ASSIGNED TASK »
If a line in the data holds "ceramic", copy that line out in full.

Extracted data entries »

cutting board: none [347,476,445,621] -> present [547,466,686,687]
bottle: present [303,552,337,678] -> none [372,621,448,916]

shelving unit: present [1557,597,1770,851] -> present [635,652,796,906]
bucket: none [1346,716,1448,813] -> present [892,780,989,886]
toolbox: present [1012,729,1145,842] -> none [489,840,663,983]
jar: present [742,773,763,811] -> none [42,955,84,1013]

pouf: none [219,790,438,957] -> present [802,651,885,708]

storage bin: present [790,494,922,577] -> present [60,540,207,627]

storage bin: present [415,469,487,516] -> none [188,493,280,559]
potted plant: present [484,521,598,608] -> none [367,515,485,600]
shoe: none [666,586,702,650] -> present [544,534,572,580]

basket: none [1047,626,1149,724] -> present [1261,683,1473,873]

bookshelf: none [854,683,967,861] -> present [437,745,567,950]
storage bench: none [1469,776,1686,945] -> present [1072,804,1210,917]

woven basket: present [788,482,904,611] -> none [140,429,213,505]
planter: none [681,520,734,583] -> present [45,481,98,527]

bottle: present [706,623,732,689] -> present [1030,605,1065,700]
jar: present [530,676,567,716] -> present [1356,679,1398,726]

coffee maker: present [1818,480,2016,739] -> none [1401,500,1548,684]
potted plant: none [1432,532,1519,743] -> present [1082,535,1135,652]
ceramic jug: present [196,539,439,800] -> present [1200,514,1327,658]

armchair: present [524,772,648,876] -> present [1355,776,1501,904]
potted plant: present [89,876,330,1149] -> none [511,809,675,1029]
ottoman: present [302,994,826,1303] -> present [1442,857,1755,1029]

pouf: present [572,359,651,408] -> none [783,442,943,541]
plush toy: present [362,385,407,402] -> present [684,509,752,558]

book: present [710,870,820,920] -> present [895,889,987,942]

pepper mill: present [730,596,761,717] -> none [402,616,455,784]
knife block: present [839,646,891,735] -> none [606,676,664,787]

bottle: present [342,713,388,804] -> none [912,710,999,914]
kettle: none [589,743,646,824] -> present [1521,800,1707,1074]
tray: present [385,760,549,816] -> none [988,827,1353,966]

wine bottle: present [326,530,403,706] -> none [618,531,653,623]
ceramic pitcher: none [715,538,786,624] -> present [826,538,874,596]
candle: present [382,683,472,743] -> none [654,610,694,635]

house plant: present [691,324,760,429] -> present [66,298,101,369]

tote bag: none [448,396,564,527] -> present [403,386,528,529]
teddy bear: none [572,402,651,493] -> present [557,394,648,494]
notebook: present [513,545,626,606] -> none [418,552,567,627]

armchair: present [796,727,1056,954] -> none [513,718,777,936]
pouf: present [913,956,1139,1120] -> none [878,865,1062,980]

EXERCISE RESULT »
ceramic jug: present [196,539,439,800] -> present [1200,514,1327,658]
ceramic pitcher: none [715,538,786,624] -> present [826,538,874,596]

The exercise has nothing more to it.